The gaussian transfer function significantly alters the learning dynamics of a neural network model. Where the sigmoid function acts as a gate (opened, closed or somewhere in-between) for a node’s output response, the gaussian function acts like a probabilistic output controller. Like the sigmoid function, the output response is normalized between 0 and 1, but the gaussian transfer function is more likely to produce the “in-between state”. It would be far less likely, for example, for the node’s output gate to be fully opened (i.e. an output of 1). Given a set of inputs to a node, the output will normally be some type of partial response. That is the output gate will open partially. Gaussian based networks tend to learn quicker than sigmoid counterparts, but can be prone to memorization.

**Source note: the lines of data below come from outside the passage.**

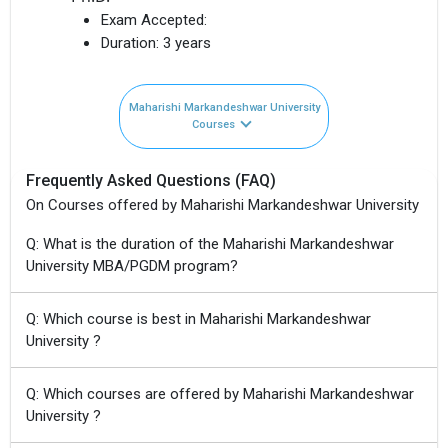
Exam Accepted:
Duration:
3 years
Maharishi Markandeshwar University
Courses
Frequently Asked Questions (FAQ)
On Courses offered by Maharishi Markandeshwar University
Q: What is the duration of the Maharishi Markandeshwar
University MBA/PGDM program?
Q: Which course is best in Maharishi Markandeshwar
University ?
Q: Which courses are offered by Maharishi Markandeshwar
University ?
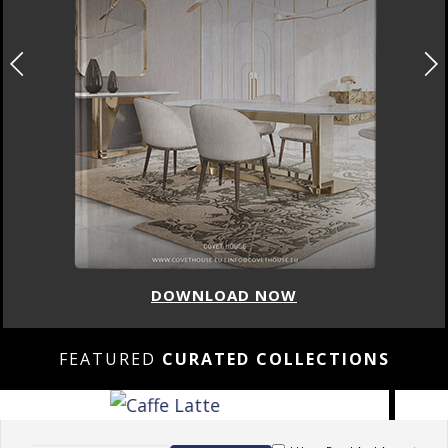
DOWNLOAD NOW
FEATURED
CURATED COLLECTIONS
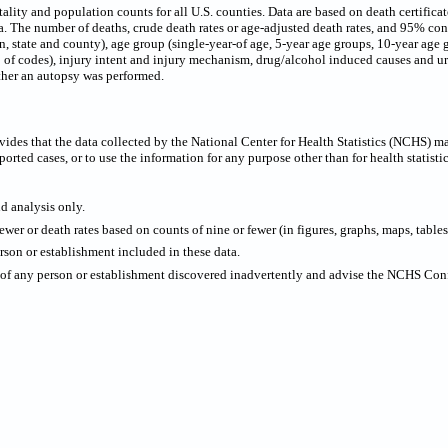
ty and population counts for all U.S. counties. Data are based on death certificates 
 The number of deaths, crude death rates or age-adjusted death rates, and 95% confi
on, state and county), age group (single-year-of age, 5-year age groups, 10-year age 
p of codes), injury intent and injury mechanism, drug/alcohol induced causes and urb
ther an autopsy was performed.
ides that the data collected by the National Center for Health Statistics (NCHS) m
ported cases, or to use the information for any purpose other than for health statistic
nd analysis only.
wer or death rates based on counts of nine or fewer (in figures, graphs, maps, tables,
rson or establishment included in these data.
y of any person or establishment discovered inadvertently and advise the NCHS Confi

The hyperbolic function counterparts to the sigmoid and gaussian functions are the hyperbolic tangent and hyperbolic secant functions. The hyperbolic tangent is similar to the sigmoid but can exhibit different learning dynamics during training. It can accelerate learning for some models and also have an impact on predictive accuracy. Experimenting with transfer functions for each individual model is the only conclusive method to determine if any of the non-sigmoid transfer functions will offer both good learning and accuracy characteristics.

For most modeling tasks, the sigmoid function should at least be a baseline model to measure results. A general rule of thumb is that the sigmoid will produce the most accurate model; but be slower learning. If you intend to frequently train similar models and training speed is critical, different combinations of transfer functions, including hybrid networks, are worth investigating to find faster training models that exhibit acceptable accuracy.